More importantly, if you posit a creator as the beginning of the universe, then you are simply answering life’s biggest real mystery using an even bigger mystery. Namely, where did this God — an infinitely powerful, infinitely intelligent transubstantial being — come from? Did something create God? Has God always existed? Did God create itself? If the theist posits that something (God) has always existed, then why can’t something else (the universe) also have always existed? 

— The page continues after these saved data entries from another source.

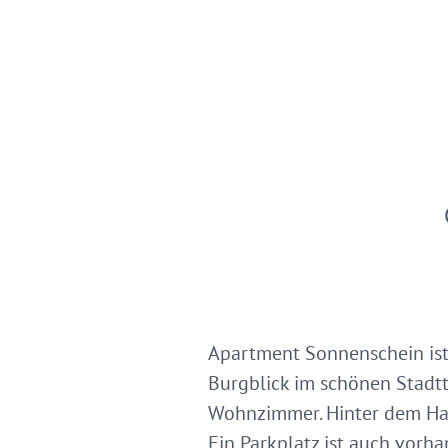
Apartment Sonnenschein ist
Burgblick im schönen Stadtt
Wohnzimmer. Hinter dem Hau
Ein Parkplatz ist auch vorh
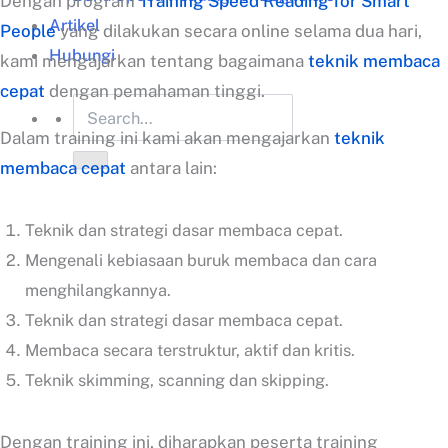
Dengan program
Training Speed Reading for Smart
Artikel
People
yang dilakukan secara online selama dua hari,
Hubungi
kami mengajarkan tentang bagaimana
teknik membaca
cepat
dengan pemahaman tinggi.
Dalam training ini kami akan mengajarkan
teknik
membaca cepat
antara lain:
Teknik dan strategi dasar membaca cepat.
Mengenali kebiasaan buruk membaca dan cara
menghilangkannya.
Teknik dan strategi dasar membaca cepat.
Membaca secara terstruktur, aktif dan kritis.
Teknik skimming, scanning dan skipping.
Dengan training ini, diharapkan peserta training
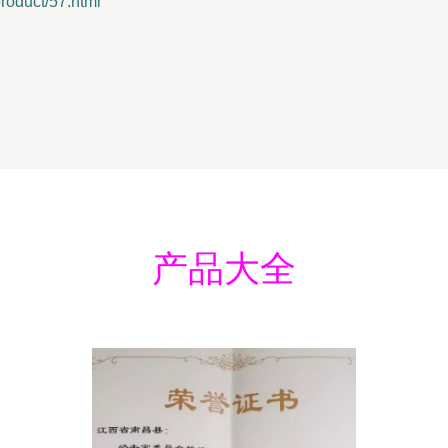
duct/57.html
产品大全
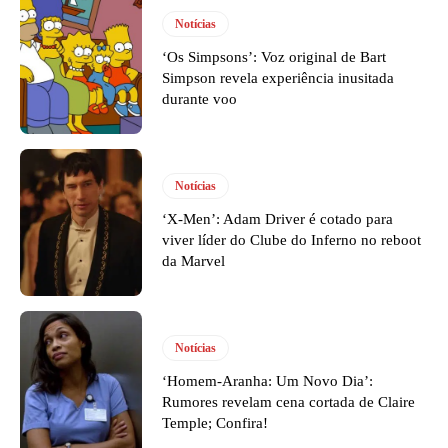
Notícias
‘Os Simpsons’: Voz original de Bart
Simpson revela experiência inusitada
durante voo
Notícias
‘X-Men’: Adam Driver é cotado para
viver líder do Clube do Inferno no reboot
da Marvel
Notícias
‘Homem-Aranha: Um Novo Dia’:
Rumores revelam cena cortada de Claire
Temple; Confira!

Question 4: “How can you be moral without God?” This is based on a complete theist fallacy: that morality comes from God. If God is responsible for morals, does it just make stuff up and that turns us moral, or is God just passing along what’s intrinsically moral? I get my morals from the exact same place most theists do: my internal moral guide. Let us assume that a Christian theist, for example, truly does get his or her morality from the God of the Bible. Why don’t these theists stone unruly children, kill homosexuals, avoid shellfish, or advocate slavery? Why don’t theists follow examples laid out in the Bible and kill the firstborn of neighboring sinners or pillage neighboring towns gouging open pregnant women to prevent childbirth of heathens? These things are in the Old Testament Bible as promoted by God. Theists today don’t do these things not because the Old Testament is relavent (Jesus was there to restore the old laws), but because the theists realize that these things are immoral and wrong. The fact that they try to worm out of gleefully following Old Testament examples just shows how their own moral compass has told them not to do harmful things like those. Could you imagine the “morality” in a society where God’s laws were actually followed to the letter? 

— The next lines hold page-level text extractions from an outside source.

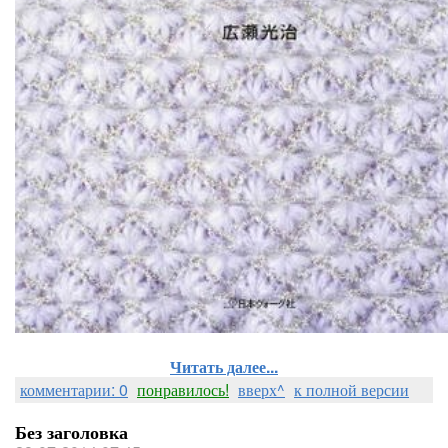
Читать далее...
комментарии: 0
понравилось!
вверх^
к полной версии
Без заголовка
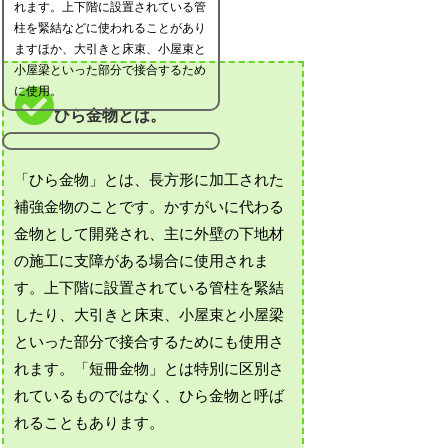
れます。上下階に設置されている管
柱を緊結などに使われることがあり
ますほか、大引きと床束、小屋束と
小屋梁といった部分で接合するため
に使用。
ひら金物とは。
「ひら金物」とは、長方形に加工された
補強金物のことです。かすがいに代わる
金物として開発され、主に外壁の下地材
の施工に支障がある場合に使用されま
す。上下階に設置されている管柱を緊結
したり、大引きと床束、小屋束と小屋梁
といった部分で接合するためにも使用さ
れます。「短冊金物」とは特別に区別さ
れているものではなく、ひら金物と呼ば
れることもあります。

Question 5: “Isn’t life without God meaningless?” Actually, if God and heaven existed, I’d imagine that an eternally perfect afterlife would make this mortal life pretty meaningless. Why would you bother with this miserable, dull life if you knew that heaven was waiting for you at the end? If you really believed in God and its heaven, wouldn’t you want to get there as quickly as possible? To an atheist who doesn’t believe or is unsure of an afterlife, there is nothing more precious than the life we have here on earth. We have meaning in our lives that we make for ourselves — contributing something to humanity, the earth or just those around us. If we were just pawns in some cosmic being’s ant farm, I could imagine nothing more meaningless.